*** Begin section ***

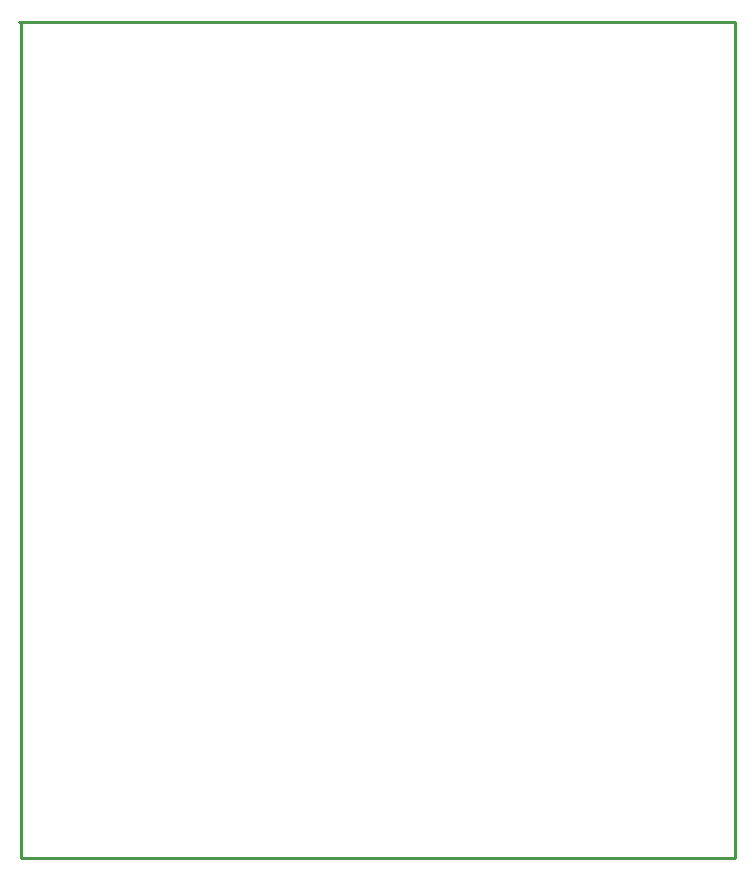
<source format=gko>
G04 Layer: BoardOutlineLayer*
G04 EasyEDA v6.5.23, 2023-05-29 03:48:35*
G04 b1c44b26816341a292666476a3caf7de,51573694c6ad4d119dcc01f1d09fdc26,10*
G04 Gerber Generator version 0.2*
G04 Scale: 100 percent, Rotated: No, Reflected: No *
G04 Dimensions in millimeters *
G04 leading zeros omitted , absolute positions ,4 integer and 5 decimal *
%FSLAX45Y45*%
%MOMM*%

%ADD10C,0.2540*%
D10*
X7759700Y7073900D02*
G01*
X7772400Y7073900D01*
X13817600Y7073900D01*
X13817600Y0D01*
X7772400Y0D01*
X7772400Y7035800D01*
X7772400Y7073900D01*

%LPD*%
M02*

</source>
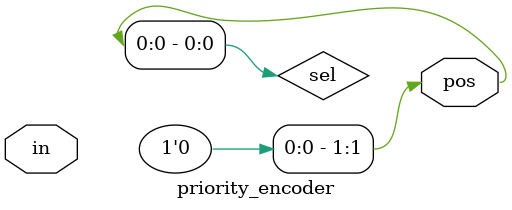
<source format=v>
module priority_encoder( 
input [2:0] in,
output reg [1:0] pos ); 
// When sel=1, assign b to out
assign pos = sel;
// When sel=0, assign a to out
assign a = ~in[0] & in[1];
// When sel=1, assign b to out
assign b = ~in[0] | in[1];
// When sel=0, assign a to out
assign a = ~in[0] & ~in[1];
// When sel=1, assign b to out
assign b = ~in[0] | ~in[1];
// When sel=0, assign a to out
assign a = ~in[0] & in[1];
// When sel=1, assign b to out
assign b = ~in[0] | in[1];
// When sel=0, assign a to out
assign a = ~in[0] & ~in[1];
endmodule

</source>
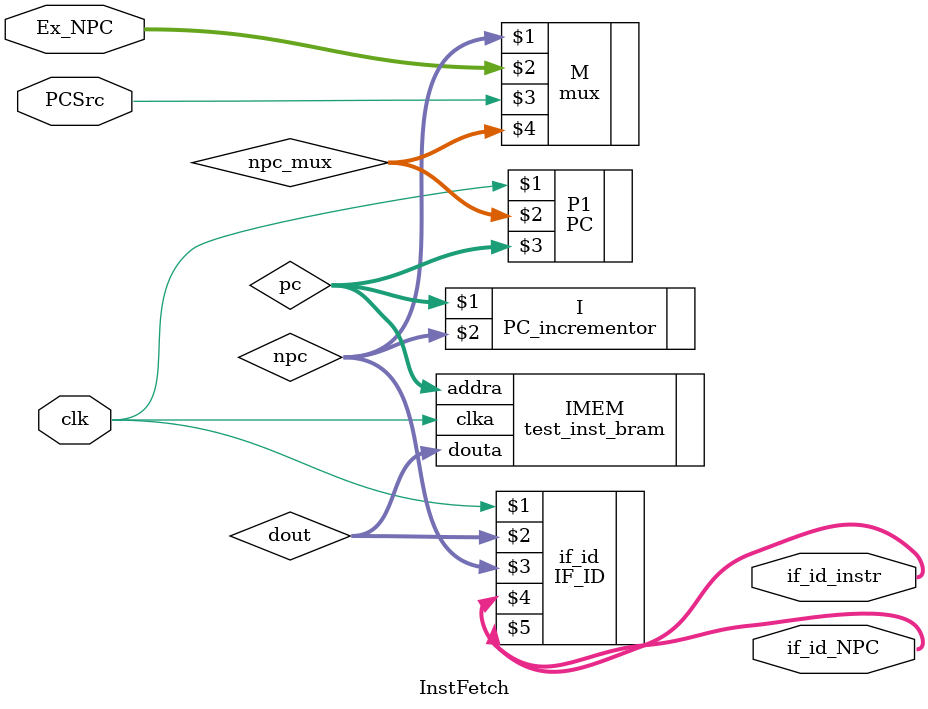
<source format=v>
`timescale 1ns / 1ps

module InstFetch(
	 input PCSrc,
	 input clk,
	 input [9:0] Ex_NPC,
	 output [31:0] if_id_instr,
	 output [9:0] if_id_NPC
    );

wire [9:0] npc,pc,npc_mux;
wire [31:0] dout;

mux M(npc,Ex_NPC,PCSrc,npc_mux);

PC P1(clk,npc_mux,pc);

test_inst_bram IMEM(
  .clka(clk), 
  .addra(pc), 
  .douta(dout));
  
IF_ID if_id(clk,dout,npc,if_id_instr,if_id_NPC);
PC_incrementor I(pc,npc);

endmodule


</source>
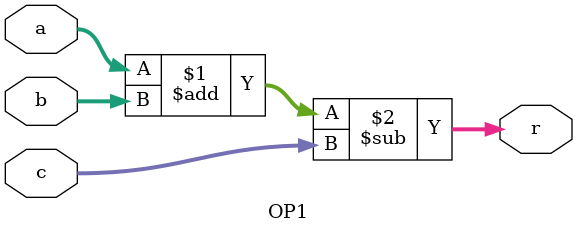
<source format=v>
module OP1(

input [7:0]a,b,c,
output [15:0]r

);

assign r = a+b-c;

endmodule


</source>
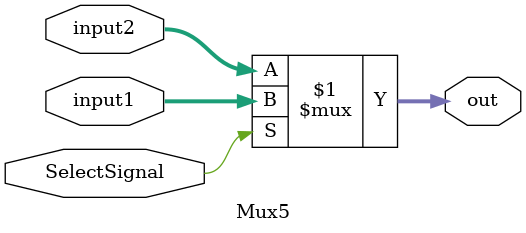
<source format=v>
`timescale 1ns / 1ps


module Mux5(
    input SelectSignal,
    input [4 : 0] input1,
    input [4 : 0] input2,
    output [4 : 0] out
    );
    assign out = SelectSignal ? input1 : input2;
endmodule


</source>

*** End section ***
*** Begin section ***

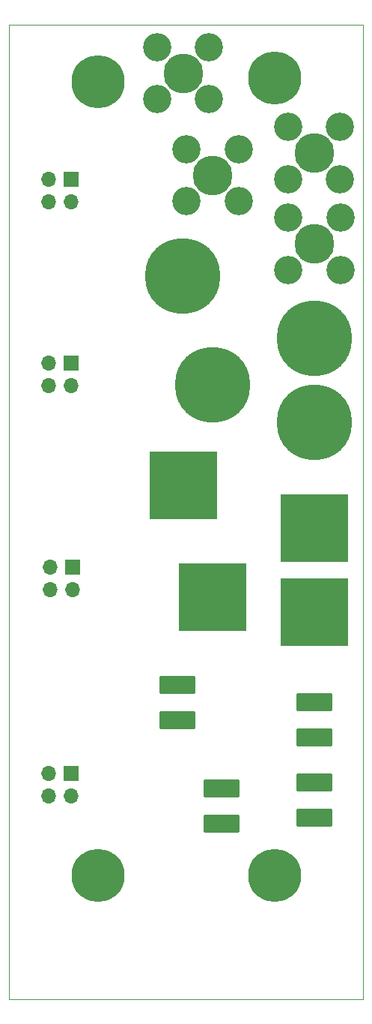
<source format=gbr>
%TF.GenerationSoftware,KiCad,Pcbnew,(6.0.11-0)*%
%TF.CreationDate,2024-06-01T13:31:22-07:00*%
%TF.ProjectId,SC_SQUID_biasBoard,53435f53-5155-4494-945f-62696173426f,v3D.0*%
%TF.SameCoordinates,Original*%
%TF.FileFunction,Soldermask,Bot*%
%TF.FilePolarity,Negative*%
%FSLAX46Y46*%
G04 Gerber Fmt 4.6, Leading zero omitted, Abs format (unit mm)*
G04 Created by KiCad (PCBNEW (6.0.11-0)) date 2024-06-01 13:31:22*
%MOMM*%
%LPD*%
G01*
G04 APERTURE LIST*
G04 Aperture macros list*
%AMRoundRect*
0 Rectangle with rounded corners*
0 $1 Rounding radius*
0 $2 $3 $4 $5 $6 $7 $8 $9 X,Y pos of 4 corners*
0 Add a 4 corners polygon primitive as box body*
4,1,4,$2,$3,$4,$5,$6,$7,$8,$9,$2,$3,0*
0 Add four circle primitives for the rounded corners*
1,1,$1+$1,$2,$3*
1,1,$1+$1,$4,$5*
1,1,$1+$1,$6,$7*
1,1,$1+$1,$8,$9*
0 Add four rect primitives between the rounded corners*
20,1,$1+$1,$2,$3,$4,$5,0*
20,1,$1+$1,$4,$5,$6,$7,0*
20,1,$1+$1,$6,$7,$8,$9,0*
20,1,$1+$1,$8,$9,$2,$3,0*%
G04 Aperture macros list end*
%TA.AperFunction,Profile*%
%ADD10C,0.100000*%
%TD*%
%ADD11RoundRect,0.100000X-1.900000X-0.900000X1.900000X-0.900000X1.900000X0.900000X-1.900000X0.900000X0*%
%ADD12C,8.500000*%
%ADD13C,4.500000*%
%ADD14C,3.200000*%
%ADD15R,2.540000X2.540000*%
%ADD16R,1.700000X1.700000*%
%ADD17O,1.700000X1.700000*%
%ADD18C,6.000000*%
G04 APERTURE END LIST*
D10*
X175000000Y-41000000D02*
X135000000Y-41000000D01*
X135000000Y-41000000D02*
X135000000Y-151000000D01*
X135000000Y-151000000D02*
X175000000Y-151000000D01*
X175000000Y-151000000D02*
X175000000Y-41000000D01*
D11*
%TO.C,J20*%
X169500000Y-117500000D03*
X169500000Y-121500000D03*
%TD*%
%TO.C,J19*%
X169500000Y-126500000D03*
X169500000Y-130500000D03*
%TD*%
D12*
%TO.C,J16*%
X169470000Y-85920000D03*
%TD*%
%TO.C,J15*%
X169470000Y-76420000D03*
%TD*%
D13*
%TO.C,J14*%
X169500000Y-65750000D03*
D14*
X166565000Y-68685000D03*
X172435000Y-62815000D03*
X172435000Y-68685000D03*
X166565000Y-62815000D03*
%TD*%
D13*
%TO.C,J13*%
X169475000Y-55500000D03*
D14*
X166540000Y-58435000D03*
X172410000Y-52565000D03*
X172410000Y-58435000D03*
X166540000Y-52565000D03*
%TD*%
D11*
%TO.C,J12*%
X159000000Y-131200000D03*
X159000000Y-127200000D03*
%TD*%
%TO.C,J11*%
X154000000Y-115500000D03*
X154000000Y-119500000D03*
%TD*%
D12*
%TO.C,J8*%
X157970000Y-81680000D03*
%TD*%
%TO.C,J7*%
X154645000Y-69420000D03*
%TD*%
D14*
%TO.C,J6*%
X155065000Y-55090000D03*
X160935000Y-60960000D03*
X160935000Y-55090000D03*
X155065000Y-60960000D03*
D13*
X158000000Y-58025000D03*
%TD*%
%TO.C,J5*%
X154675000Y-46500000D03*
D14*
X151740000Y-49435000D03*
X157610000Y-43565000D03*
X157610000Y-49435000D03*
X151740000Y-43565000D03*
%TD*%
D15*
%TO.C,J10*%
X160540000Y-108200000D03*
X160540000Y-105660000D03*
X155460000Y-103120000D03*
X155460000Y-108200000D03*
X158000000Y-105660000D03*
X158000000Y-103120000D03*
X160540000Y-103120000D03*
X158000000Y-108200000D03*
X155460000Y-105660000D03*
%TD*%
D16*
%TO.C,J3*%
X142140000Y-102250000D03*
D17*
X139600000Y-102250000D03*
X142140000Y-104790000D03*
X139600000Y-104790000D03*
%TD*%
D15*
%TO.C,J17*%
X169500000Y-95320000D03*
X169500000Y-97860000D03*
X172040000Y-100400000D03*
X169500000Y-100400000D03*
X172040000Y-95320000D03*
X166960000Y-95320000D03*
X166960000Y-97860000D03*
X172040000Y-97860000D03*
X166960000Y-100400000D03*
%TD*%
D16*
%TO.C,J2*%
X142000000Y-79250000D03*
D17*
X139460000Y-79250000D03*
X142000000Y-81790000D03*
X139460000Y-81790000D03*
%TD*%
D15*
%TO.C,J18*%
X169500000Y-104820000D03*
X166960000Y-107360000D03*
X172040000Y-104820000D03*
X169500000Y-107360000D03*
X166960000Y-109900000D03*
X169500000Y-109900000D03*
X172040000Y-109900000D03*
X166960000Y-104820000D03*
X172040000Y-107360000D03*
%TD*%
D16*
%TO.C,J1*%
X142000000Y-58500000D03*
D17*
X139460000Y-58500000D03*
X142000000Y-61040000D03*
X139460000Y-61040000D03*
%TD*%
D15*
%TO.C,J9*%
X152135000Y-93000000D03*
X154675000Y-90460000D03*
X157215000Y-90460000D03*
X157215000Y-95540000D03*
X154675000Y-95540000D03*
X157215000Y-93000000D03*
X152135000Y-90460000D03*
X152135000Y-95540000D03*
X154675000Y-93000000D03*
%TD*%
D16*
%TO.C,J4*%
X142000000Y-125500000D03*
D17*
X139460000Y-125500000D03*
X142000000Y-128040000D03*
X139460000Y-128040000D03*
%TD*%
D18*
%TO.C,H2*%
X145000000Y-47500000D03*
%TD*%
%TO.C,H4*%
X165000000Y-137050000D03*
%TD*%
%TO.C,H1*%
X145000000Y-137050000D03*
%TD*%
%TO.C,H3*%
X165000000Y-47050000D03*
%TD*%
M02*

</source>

*** End section ***
*** Begin section ***

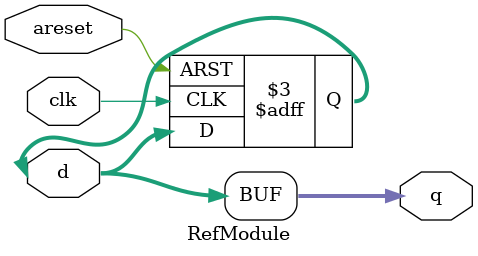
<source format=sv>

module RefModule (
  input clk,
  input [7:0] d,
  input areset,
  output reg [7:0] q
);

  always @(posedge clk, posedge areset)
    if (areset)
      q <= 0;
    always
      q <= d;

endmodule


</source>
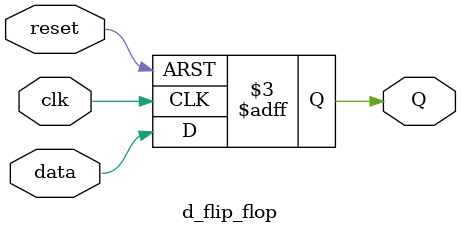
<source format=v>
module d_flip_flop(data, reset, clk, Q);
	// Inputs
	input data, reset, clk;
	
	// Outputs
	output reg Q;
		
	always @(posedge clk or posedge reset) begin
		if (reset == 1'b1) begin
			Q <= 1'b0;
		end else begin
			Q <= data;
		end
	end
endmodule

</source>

*** End section ***

§ TO DO: Scan the listing and report each line where the word "areset" shows up.

§ RESULT OF THE EXERCISE:
  input areset,
  always @(posedge clk, posedge areset)
    if (areset)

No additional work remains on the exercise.